Locating a target by sensing his knot of emotions in the room, I made a quick overhanded toss, and another scream followed.

It wasn’t as deadly or as effective as Jaxin had been in the hallway outside, but when he entered moments later, it was to a room in chaos and half the males down or out.

“Little warrior,” he crowed, pleased, and rather than continuing the fight, he swept me into his arms and crossed to the counter where the packed bag with research lay.

I realized why he was able to move quickly and effectively, even in the roiling fog I’d created: he wore a helmet over his head.

It must have unfurled from the collar of his suit of armor, and it was very effective and clearly kitted out with more than just a face shield and oxygen. He had vision, even in the fog.

We were out of the lab moments later, his body easily jogging down the hall with me in his arms, his cannon hanging from one shoulder, and my research dangling from his belt.

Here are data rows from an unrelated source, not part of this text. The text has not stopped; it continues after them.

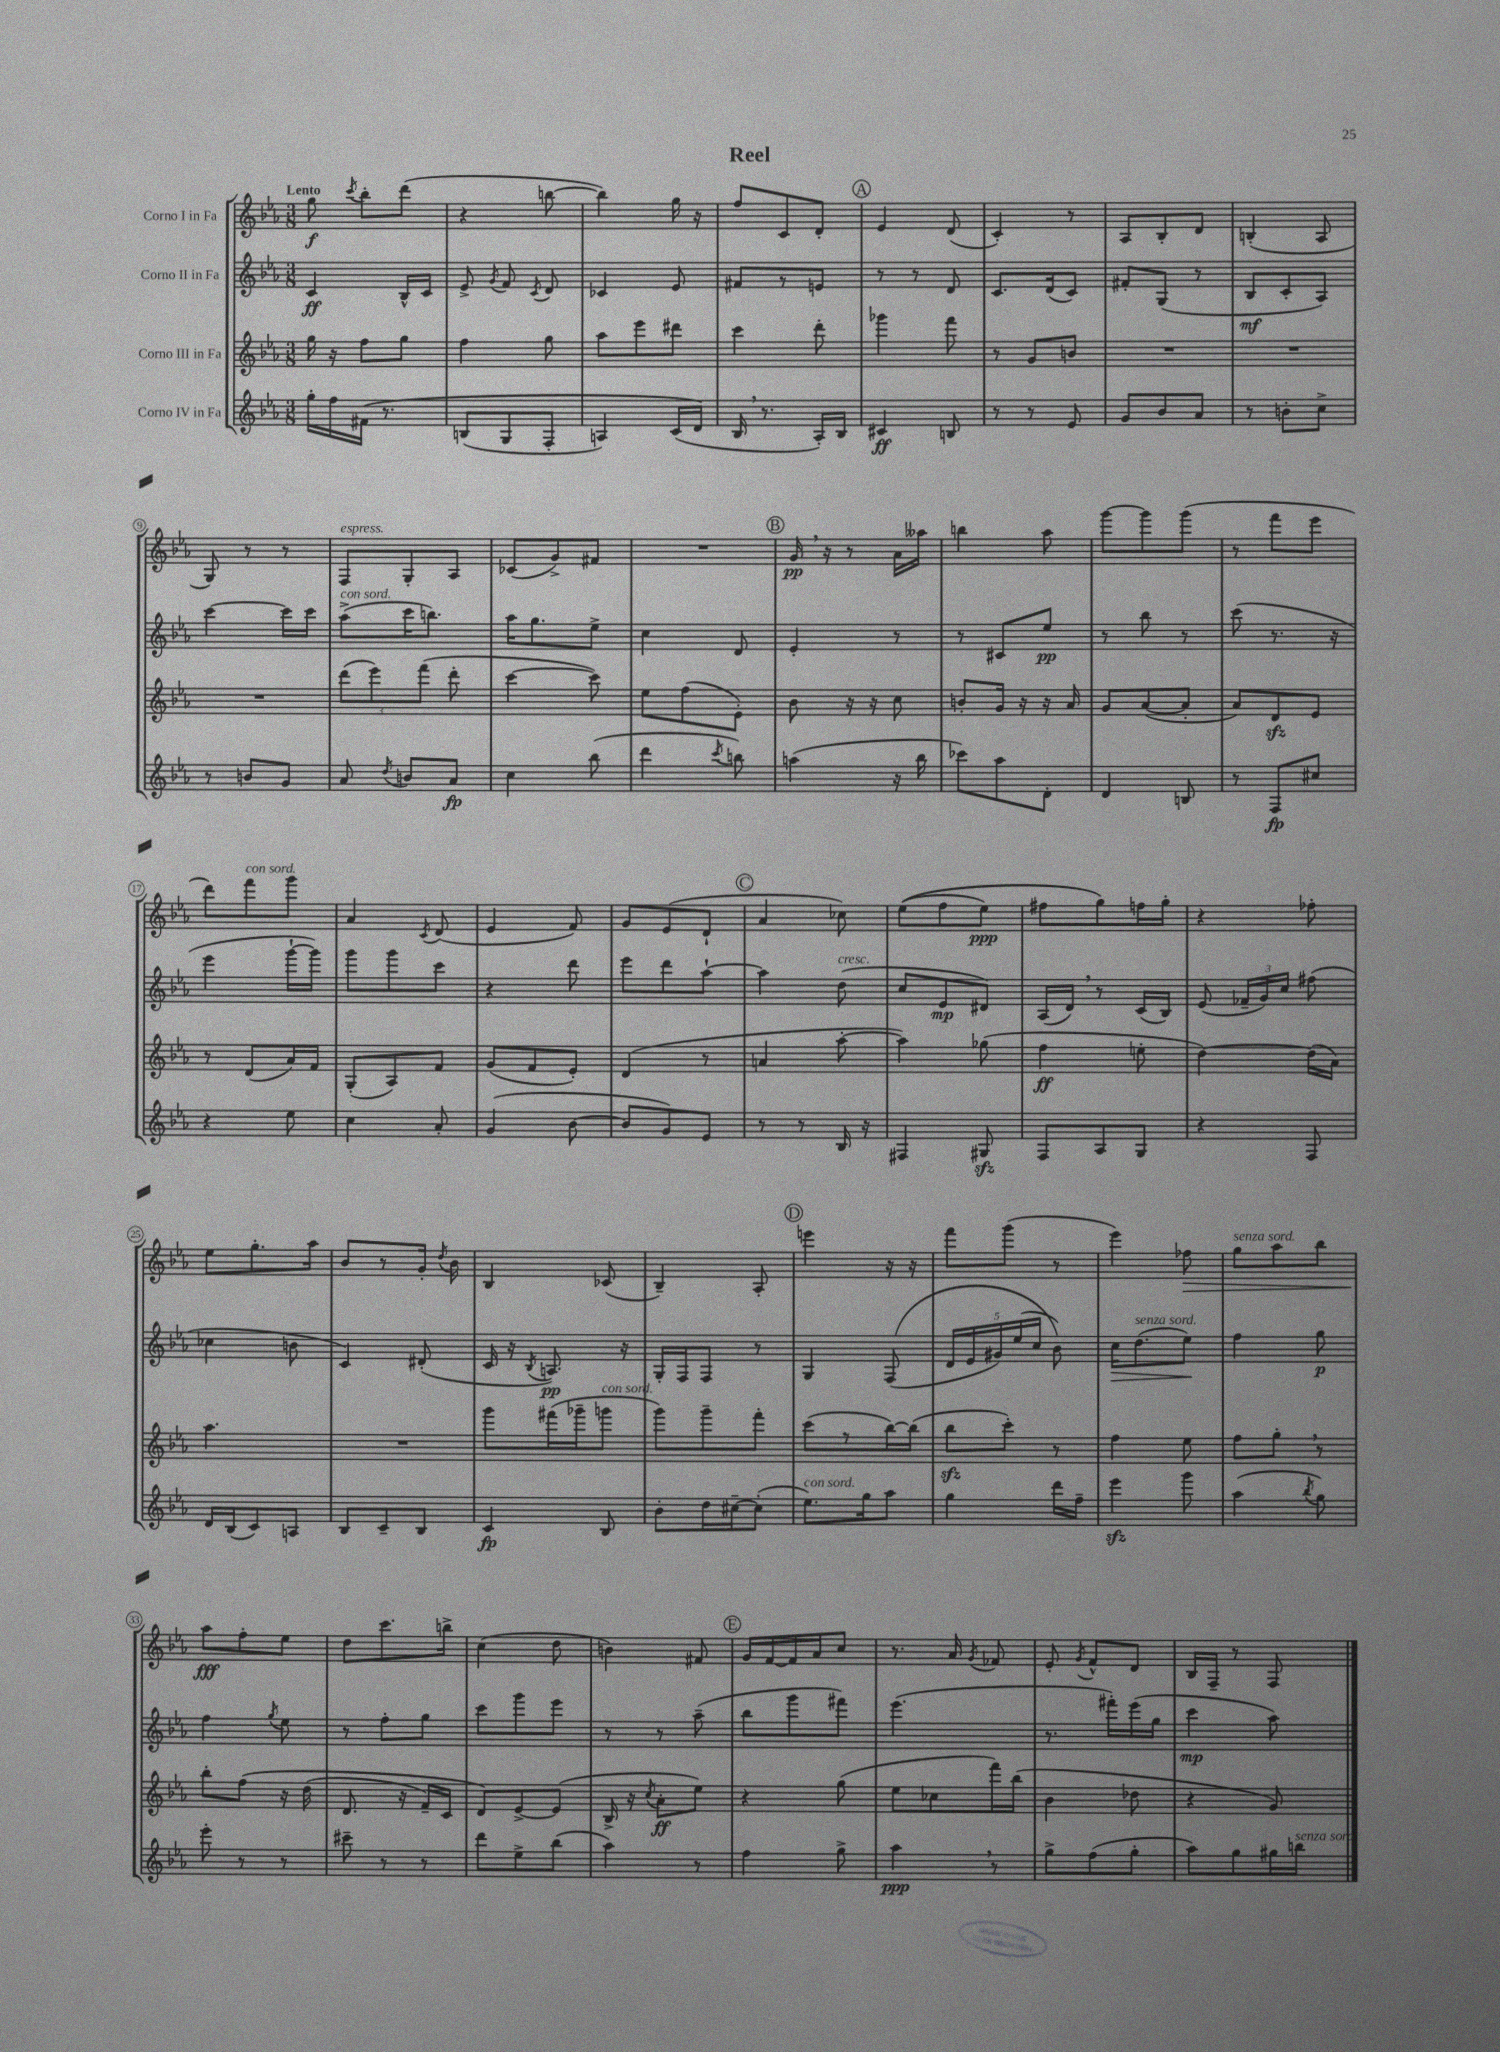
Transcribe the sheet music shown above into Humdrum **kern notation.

**kern	**kern	**kern	**kern
*staff4	*staff3	*staff2	*staff1
*clefG2	*clefG2	*clefG2	*clefG2
*k[b-e-a-]	*k[b-e-a-]	*k[b-e-a-]	*k[b-e-a-]
*M3/8	*M3/8	*M3/8	*M3/8
16gg'\LL	16gg\	4c/	8gg\
16ff\	16r	.	.
.	.	.	8qccc/
&(16f#\JJ	8ff\L	.	8bb-'\L
8.r	.	.	.
.	8gg\J	16B-^^/LL	(8ddd\J
.	.	16c/JJ	.
=	=	=	=
(8B/L	4ff\	8e-^/	4r
.	.	8qg/	.
8G/	.	8f/	.
.	.	8qc/	.
8F'/J	8gg\	8d/	[8bb\
=	=	=	=
4A/)	8aa-\L	4c-/	4bb\])
.	8eee-\	.	.
(16c/LL	8ddd#\J	8e-/	16gg\
16d/JJ&)	.	.	16r
=	=	=	=
16B-/	4ccc\	8f#/L	8ff/L
8.r	.	.	.
.	.	8r	8c/
16A-'/LL)	8ddd'\	8e/J	8d'/J
16B-/JJ	.	.	.
=	=	=	=
4c#/	4ggg-\	8r	4e-/
.	.	8r	.
8B/	8fff\	8d/	(8d/
=	=	=	=
8r	8r	8.c/L	4c'/)
8r	8g/L	.	.
.	.	(16d/k	.
8e-/	8b/J	8c/J)	8r
=	=	=	=
8g/L	4.r	8f#'/L	8A-/L
8b-/	.	(8G/J	8B-'/
8a-/J	.	8r	8d/J
=	=	=	=
8r	4.r	8B-/L	(4B'/
8b'\L	.	8c'/	.
8cc^\J	.	8A-/J)	8A-/
=	=	=	=
8r	4.r	[4ccc\	8G/)
8b/L	.	.	8r
8g/J	.	16ccc\]LL	8r
.	.	16ccc\JJ	.
=	=	=	=
8a-/	(12ddd\L	(8aa-^\L	8F/L
.	12eee-\)	.	.
8qdd/	.	.	.
8b/L	.	16ccc\K	8G'/
.	(12fff\J	.	.
.	.	8.bb\J)	.
8a-/J	8ddd'\	.	8A-/J
=	=	=	=
4cc\	[4ccc\	16aa-\LK	(8c-/L
.	.	8.gg\	.
.	.	.	8g^/)
(8bb-\	8ccc\])	8ee-^\J	8f#/J
=	=	=	=
4ddd\	8ee-\L	4cc\	4.r
.	(8ff\	.	.
8qccc/	.	.	.
8bb\)	8e-'\J)	8d/	.
=	=	=	=
(4aa\	8b-\	4e-'/	16g/
.	.	.	16r
.	16r	.	8r
.	16r	.	.
16r	8cc\	8r	16a-\LL
16bb-\	.	.	16aa--\JJ
=	=	=	=
8ccc-\L)	8b'/L	8r	4bb\
8aa-\	16g/Jk	8c#/L	.
.	16r	.	.
8d'\J	16r	8ee-/J	8aa-\
.	16a-/	.	.
=	=	=	=
4d/	8g/L	8r	[8ggg\L
.	([8a-/	8bb-\	8ggg\]
8B/	8a-'/]J	8r	(8ggg\J
=	=	=	=
8r	8a-/L)	(8ccc\	8r
8F/L	8d/	8.r	8fff\L
8cc#/J	8e-/J	.	8eee-\J
.	.	16r	.
=	=	=	=
4r	8r	4eee-\	8ddd\L)
.	(8d/L	.	8fff\
8ee-\	16a-/L)	[16ggg`\LL	8ggg\J
.	16f/JJ	16ggg\]JJ)	.
=	=	=	=
4cc\	(8G'/L	8ggg\L	4a-/
.	8A-/)	8ggg\	.
.	.	.	8qc/
8a-'/	8f/J	8ccc\J	(8d/
=	=	=	=
(4g/	(8g/L	4r	4e-/
.	8f/	.	.
[8b-\	8e-'/J)	8ddd\	8f/)
=	=	=	=
8b-/]L	(4d/	8eee-\L	8g/L
8g/)	.	8ddd\	(8e-/
8e-/J	8r	[8aa-`\J	8d`/J
=	=	=	=
8r	4a/	4aa-\]	4a-/
8r	.	.	.
16B-/	[8aa-'\	(8dd\	8cc-\)
16r	.	.	.
=	=	=	=
4F#/	4aa-\])	8cc/L	&((8ee-\L
.	.	8e-/	8ff\
8G#/	(8gg-\	8d#/J)	8ee-\J)
=	=	=	=
8F/L	4ff\	(16A-/LL	8ff#\L
.	.	16d/JJ)	.
8A-/	.	8r	8gg\&)
8G/J	8ee'\	(16c/LL	16ff\L
.	.	16B-/JJ)	16gg'\JJ
=	=	=	=
4r	[4dd\)	(8e-/	4r
.	.	24f-~/LL	.
.	.	24g/)	.
.	.	24cc/JJ	.
8F/	(16dd\]LL	(8ff#\	8ff-'\
.	16a-\JJ)	.	.
=	=	=	=
16d/LL	4.aa-\	4cc-\	8ee-\L
(16B-/J	.	.	.
8c/)	.	.	8.gg'\
8A/J	.	8b\	.
.	.	.	16aa-\Jk
=	=	=	=
8B-/L	4.r	4c/)	8b-/L
8c~/	.	.	8r
8B-/J	.	(8d#'/	16g'/Jk
.	.	.	8qdd/
.	.	.	16b-\
=	=	=	=
4c/	8ggg\L	16c/	4B-/
.	.	16r	.
.	.	8qB-/	.
.	(16fff#\L	8.A/)	.
.	16ggg-~\J	.	.
8B-/	8ggg\J	.	(8c-/
.	.	16r	.
=	=	=	=
8b-'\L	8ggg\L)	16G'/LL	4B-~/)
.	.	16F/J	.
16dd\L	8ggg~\	8F/J	.
[16cc#~\J	.	.	.
(8cc#'\]J	8fff'\J	8r	8A-'/
=	=	=	=
8.ee-\L)	(8ccc\L	4G/	4eee\
.	8r	.	.
16gg\k	.	.	.
8aa-\J	[16bb-\L)	&((8F/	16r
.	(16bb-\]JJ	.	16r
=	=	=	=
4gg\	8bb-\L	20d/LL	8fff\L
.	.	20e-/	.
.	.	20g#/)	.
.	8ccc'\J)	.	(8ggg\J
.	.	(20ee-/	.
.	.	20cc/JJ	.
16ddd\LL	8r	8b-\)&)	8r
16ff~\JJ	.	.	.
=	=	=	=
4eee-\	4ff\	16cc\LK	4eee-\)
.	.	(8.dd\	.
8ggg\	8ee-\	8ee-\J)	8ff-\
=	=	=	=
(4aa-\	8ff\L	4ff\	8gg\L
.	8gg'\J	.	8aa-\
8qbb-/	.	.	.
8gg\)	8r	8gg\	8bb-\J
=	=	=	=
8eee-'\	8bb-'\L	4ff\	8aa-\L
8r	&(8ff\J	.	8ff'\
.	.	8qgg/	.
8r	16r	8ee-\	8ee-\J
.	(16dd\	.	.
=	=	=	=
8ccc#~\	8.d/	8r	8dd\L
8r	.	8ff'\L	8.ccc\
.	16r	.	.
8r	16f~/LL)	8gg\J	.
.	16c/JJ	.	16bb^\Jk
=	=	=	=
8ddd\L	8d/L&)	8ccc\L	(4cc\
8ee-^\	[8e-^/	8ggg\	.
(8bb-\J	(8e-/]J	8eee-\J	8dd\
=	=	=	=
4aa-\)	16B-^/	8r	4b\)
.	16r	.	.
.	8qcc/	.	.
.	8a-'\L	8r	.
8r	8ee-\J)	(8aa-~\	8f#/
=	=	=	=
4ff\	4r	8bb-\L	16g/LL
.	.	.	[16f/
.	.	8ggg\	16f/]
.	.	.	16a-/J
8gg^\	(8gg\	8fff#\J)	8cc/J
=	=	=	=
4aa-\	8ee-\L	(4.eee-\	8.r
.	8cc-\	.	.
.	.	.	16a-/
.	.	.	8qg/
8r	16fff\L)	.	8f-/
.	(16bb-\JJ	.	.
=	=	=	=
8gg^\L	4b-\	8.r	8e-'/
.	.	.	8qg/
(8ff\	.	.	8f^^/L
.	.	16fff#'\LL)	.
8gg'\J	8dd-\	(16eee-\	8d/J
.	.	16gg\JJ	.
=	=	=	=
8aa-\L)	4r	4ccc\	16B-/LL
.	.	.	16F~/JJ
8gg\	.	.	8r
16gg#\L	8g/)	8aa-\)	8F/
16bb\JJ	.	.	.
==	==	==	==
*-	*-	*-	*-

“All we need is a hideout for a little while, as the Varakartoom catches up.” He took a few confident turns, but a comm call came even before we’d retreated into a safe hiding spot.

“Jaxin? We’re almost there. Can you provide a tiny little distraction while we board?

” an unfamiliar voice asked. Jaxin grinned, wide and feral, all his feelings out in the open.

Winking, he assured his friend that he could, and moments later, we barged onto the bridge of the ship.

Even though I’d known the moment I woke up that we were aboard a spaceship, it still took my breath away to see nothing but blackness and stars on the massive viewscreen at the front.

As the crew on the bridge turned and stared in shock at our arrival, Jaxin dropped to one knee, shoved me behind his back, and aimed his cannon.

The helm exploded in a ray of sparks and laser fire.

Beyond the pyrotechnics, on the massive screen, I saw a huge, sleek black ship drop out of FTL almost directly on top of Koratalin’s ship.

It looked far more menacing and dangerous than any ship I’d ever seen, the truest embodiment of a warship.

I didn’t expect the response the crew had after that: swift surrender, trembling fear—so intense and sickening it crawled down my spine and slunk like ice water through my veins.

“The Varakartoom,” someone whispered. “We’re doomed.

” Hands went up everywhere, giving Jaxin a wide berth.

They backed up and dropped to their knees.

He didn’t even need to tell them to disarm; they just began tossing knives and guns into a pile on the floor in front of us.

They thought they’d been in control of him, but with his ship arriving, they did not dare to fight back.

That’s how powerful their reputation was.

If I weren’t so sick from their fear, I might actually be impressed.

It was too bad my sister was not on the bridge to witness this.

I could sense her mind fading rapidly as she fled the ship in a shuttle.

So she’d survived, but I doubted she could do much damage after this.

She’d gambled, tangled with the Varakartoom—with my Jaxin—and lost. Good.

When Jaxin’s crewmates boarded the ship not much later and found us on the bridge, they encountered no resistance and no fight.

“Aw, damn it, Jaxin! You spoiled all the fun boarding this ship. This might be the most boring rescue I’ve ever done!

” one Asrai male said with such vehement accusation that I winced back.

The powerful feeling was rapidly followed by elated happiness.

“It’s good to have you back.” The male slapped Jaxin roughly on the shoulder.

“I see you’ve secured the payload, above and beyond,” another male drawled.

This one was a little terrifying, more so than the crazy Asrai and his even more intense, vibrating twin behind him.

A Naga: a rare species in the Zeta Quadrant, powerful and primordial.

His scales gleamed black, dotted with gold and green, while his golden eyes locked onto my face in a way that made me feel like prey.

“Payload?” Jaxin drawled, laughter bubbling in him and sweeping a cleansing tide through my ragged nerves.

Fear and unease washing away to make room for lightness and a feeling of safety.

“You mean my mate, Captain.” Right there, in front of Koratalin’s captured crew and Jaxin’s captain and crewmates, he swept me into his arms, tilted me back, and kissed me.

To the sound of cheers and stomping, one loud, sharp whistle, and a whole lot of shocked feelings, I let him.

I surrendered, and burnout on my empathy became an impossibility in the face of all that love.